Staying current is not just mandatory, but it’s also judicious. Unfortunately, many pilots look at compliance dates for maintaining currency as deadlines and wait until the last minute to get back on the good side of the rules.
It’s not unusual for a pilot who wants to take a friend for a night flight to ask the friend to wait on the ground while the pilot goes out and completes three takeoffs and landings to a full stop. I’m not sure how comfortable I’d be going on a night cross-country flight with a pilot who hasn’t flown at night in 90 days and does nothing more than hurry through the three mandated landings while I wait on the tarmac.
I’d recommend you set your own deadlines for maintaining currency. Maybe, instead of waiting until the end of the 90-day periods to get current, plan to do it every month. That way, you’re never stuck having to ask your friend or spouse to sit on the sidelines as you get current. In addition, if you do the required landings (or approaches) every month, think how much more competent you’ll be.
I’d also suggest you alternate how you stay current. If you’ve been making most of your flights by filing an instrument flight plan and relying on the GPS and the controller to hold your hand as you aviate across the landscape, forgo the outside help on alternate flights and work at sharpening your pilotage and dead reckoning skills. Not only will it keep some of the basic skills available to you for use in a pinch when your high-tech gear goes belly up, but it’ll also be fun.
And of course, speaking of currency, we have to remember the flight review that is required to be completed every two calendar years. Before the flight review (aka biennial flight review, BFR) was introduced in the early 1970s, once pilots had passed the flight tests for their certificates there was no requirement that they ever fly with an instructor again. There was no opportunity for a pilot’s performance to be scrutinized, and any bad habits that had developed remained uncorrected.
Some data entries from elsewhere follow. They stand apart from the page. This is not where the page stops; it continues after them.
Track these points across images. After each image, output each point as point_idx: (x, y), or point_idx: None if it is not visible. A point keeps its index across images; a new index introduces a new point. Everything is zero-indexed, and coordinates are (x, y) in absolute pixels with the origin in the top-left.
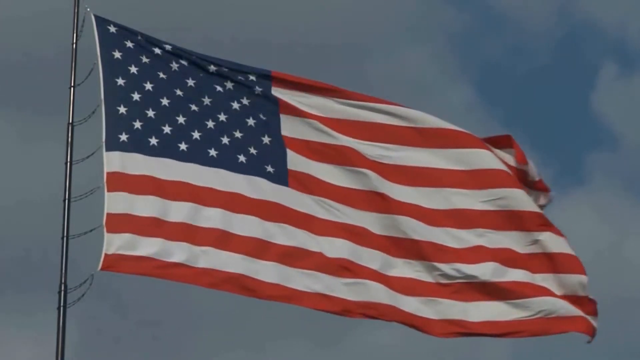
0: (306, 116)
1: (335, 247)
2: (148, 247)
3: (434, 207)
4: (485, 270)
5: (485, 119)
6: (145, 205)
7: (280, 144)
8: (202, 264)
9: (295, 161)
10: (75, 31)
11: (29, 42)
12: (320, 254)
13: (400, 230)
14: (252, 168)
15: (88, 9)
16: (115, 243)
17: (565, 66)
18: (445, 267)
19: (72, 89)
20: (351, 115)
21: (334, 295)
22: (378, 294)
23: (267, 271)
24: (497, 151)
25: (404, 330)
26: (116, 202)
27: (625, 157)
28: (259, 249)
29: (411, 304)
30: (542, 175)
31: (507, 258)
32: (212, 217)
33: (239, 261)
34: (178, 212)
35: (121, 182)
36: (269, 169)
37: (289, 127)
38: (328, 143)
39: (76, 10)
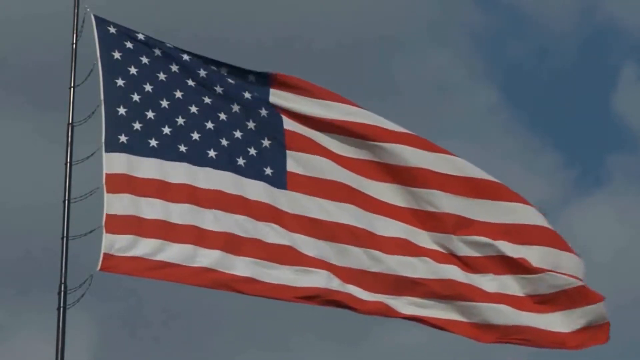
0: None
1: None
2: (147, 248)
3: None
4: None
5: (509, 121)
6: (145, 207)
7: (280, 146)
8: (202, 264)
9: (295, 162)
10: (75, 32)
11: (28, 43)
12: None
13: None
14: (251, 170)
15: (88, 10)
16: (115, 244)
17: (587, 68)
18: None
19: (72, 89)
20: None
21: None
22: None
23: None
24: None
25: (428, 330)
26: (115, 203)
27: None
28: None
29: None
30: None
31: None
32: (213, 219)
33: (247, 265)
34: (179, 214)
35: (120, 183)
36: (268, 171)
37: (290, 123)
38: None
39: (76, 11)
Unfortunately for most pilots, the flight review does little to ensure they haven’t developed any bad habits. The only requirements of the regulation are for the review to include an hour of ground instruction and an hour of dual flight instruction. There’s no requirement for the review to be performed in the most sophisticated airplane a pilot is qualified to fly, and the tasks to be accomplished are up to the instructor.
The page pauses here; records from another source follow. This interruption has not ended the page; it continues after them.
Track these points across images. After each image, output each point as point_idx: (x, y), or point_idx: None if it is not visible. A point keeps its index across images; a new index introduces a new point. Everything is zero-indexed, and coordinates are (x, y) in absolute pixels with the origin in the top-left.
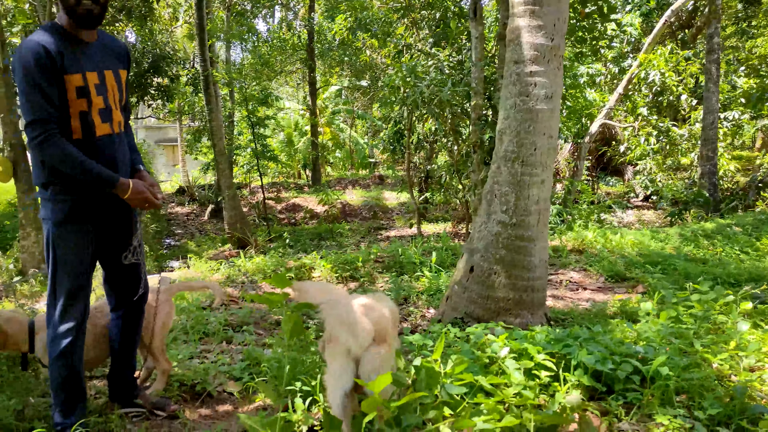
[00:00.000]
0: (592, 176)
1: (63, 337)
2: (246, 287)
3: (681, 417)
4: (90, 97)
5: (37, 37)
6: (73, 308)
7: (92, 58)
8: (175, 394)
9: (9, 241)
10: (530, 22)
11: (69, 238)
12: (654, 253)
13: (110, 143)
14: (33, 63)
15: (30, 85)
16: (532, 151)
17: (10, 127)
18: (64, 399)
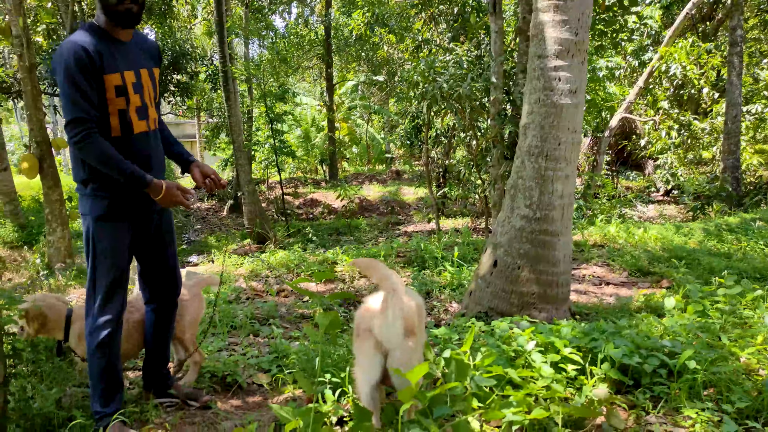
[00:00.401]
0: (612, 170)
1: (102, 329)
2: (270, 281)
3: (709, 410)
4: (128, 95)
5: (77, 38)
6: (112, 301)
7: (129, 57)
8: (207, 386)
9: (35, 237)
10: (554, 17)
11: (108, 233)
12: (677, 247)
13: (146, 140)
14: (74, 64)
15: (71, 85)
16: (556, 145)
17: (36, 124)
18: (102, 389)
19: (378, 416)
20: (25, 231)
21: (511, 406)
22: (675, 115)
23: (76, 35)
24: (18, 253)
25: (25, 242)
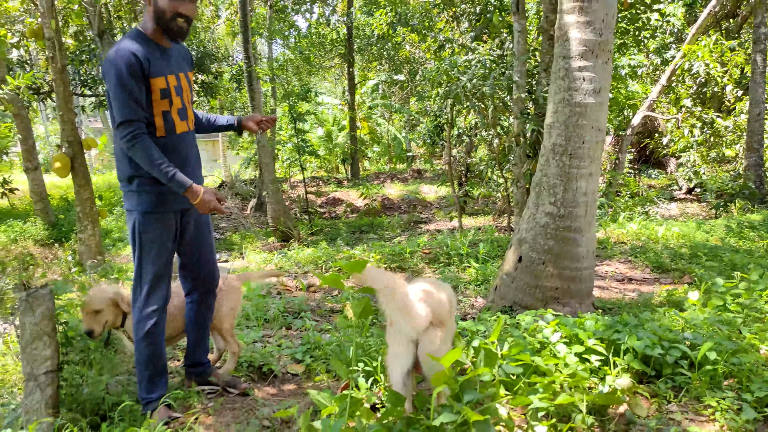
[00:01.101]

If the instructor isn’t happy with a pilot’s performance, the only logbook entry is limited to the dual instruction with no mention that the pilot failed to successfully complete the review.
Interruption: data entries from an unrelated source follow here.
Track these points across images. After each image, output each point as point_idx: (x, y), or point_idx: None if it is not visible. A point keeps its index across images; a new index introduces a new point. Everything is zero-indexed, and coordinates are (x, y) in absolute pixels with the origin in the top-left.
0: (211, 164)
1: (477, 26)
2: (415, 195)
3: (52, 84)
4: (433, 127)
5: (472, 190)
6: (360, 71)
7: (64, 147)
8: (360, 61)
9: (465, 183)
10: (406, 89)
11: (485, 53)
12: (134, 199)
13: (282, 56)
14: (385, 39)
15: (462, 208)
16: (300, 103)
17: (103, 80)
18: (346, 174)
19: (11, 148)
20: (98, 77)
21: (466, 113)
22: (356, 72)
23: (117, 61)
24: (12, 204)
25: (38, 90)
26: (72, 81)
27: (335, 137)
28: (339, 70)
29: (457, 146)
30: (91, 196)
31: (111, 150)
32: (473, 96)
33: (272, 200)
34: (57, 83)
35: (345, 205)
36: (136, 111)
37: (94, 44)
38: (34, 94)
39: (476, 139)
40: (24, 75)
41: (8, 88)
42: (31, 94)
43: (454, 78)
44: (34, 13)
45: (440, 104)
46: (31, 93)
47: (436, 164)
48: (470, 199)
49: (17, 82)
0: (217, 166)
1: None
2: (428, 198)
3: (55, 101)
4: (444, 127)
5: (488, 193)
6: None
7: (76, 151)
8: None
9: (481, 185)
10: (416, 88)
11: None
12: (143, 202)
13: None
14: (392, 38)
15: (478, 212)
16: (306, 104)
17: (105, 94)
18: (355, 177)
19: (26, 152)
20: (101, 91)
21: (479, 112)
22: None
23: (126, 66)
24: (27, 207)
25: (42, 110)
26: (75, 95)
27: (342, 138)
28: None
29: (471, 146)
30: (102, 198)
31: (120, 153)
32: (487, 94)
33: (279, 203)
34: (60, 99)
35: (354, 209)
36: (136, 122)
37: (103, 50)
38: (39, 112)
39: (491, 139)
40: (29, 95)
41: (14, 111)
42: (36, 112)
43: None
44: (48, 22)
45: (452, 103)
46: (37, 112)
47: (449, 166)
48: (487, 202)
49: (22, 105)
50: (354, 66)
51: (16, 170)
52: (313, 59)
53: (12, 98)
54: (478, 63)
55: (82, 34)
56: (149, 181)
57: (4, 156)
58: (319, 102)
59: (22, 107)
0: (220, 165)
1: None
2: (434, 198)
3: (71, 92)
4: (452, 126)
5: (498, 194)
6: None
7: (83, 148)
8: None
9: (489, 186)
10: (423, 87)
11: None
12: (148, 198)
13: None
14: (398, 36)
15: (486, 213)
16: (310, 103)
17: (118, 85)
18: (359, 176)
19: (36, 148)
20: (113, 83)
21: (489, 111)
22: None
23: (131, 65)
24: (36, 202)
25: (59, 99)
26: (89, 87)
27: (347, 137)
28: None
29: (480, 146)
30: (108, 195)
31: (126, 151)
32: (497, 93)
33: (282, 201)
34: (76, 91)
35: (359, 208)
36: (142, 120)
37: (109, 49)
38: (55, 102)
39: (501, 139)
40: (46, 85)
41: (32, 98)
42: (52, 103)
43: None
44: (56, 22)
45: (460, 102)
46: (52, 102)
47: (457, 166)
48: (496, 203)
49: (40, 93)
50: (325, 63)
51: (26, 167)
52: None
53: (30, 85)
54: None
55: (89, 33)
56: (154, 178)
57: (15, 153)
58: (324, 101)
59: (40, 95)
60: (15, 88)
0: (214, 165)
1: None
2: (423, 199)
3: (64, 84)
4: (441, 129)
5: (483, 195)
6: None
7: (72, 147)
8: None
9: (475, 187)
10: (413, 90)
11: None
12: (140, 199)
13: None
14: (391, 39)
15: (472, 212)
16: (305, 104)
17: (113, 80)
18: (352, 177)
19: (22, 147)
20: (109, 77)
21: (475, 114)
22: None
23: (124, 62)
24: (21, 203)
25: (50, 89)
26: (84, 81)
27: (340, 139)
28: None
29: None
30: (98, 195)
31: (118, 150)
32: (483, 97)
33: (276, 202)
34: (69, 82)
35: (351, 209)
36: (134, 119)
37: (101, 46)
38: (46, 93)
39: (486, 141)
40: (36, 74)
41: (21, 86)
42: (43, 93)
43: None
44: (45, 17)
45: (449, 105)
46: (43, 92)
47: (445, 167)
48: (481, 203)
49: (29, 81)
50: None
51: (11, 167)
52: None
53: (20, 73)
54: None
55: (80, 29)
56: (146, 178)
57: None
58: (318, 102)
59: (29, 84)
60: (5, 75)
We don’t like to be tested, but since the BFR is not a test, encourage your instructor to challenge your abilities. Normally, the instructor will spend time learning the type of flying you do. That’s well and good, but this is a chance to do things you may not have done in years. How about a short/soft-field takeoff or landing; or recovery from unusual attitudes under the hood; or maintaining control with only a partial panel; or doing some side and forward slips? Even if you’re not instrument rated, be sure to do some hood work so you can control the airplane when the horizon isn’t visible during a night flight or in case of inadvertent IMC. Make the flight review count; it’s a great learning opportunity since, as the promulgators insisted, you can’t fail it.
If you’re ever tempted to take a “Parker pen” ride (the euphemism given to a logbook entry that has no basis in reality), remember that keeping your aviating skills sharp shouldn’t be simply to obey the letter of the regs but to satisfy the spirit. Stay current; stay safe.